RECORDS FOR THIS EXERCISE:
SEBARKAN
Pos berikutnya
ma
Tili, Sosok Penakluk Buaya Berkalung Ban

--

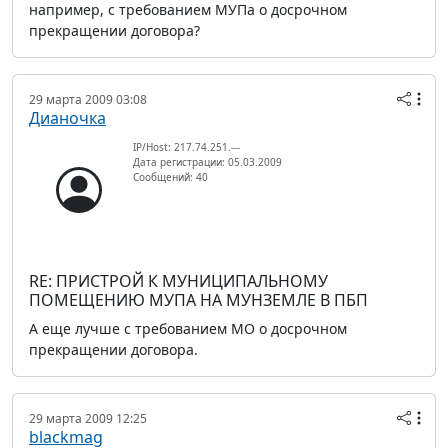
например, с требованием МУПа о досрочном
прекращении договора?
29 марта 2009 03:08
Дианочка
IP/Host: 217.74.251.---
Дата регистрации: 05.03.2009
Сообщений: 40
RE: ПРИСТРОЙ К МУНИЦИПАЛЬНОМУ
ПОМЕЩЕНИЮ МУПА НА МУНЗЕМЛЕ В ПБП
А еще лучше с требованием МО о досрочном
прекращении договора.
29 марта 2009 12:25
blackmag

TASK STATEMENT:
Extract all lines from the data in which "досрочном" is found.

COMPLETED TASK:
например, с требованием МУПа о досрочном
А еще лучше с требованием МО о досрочном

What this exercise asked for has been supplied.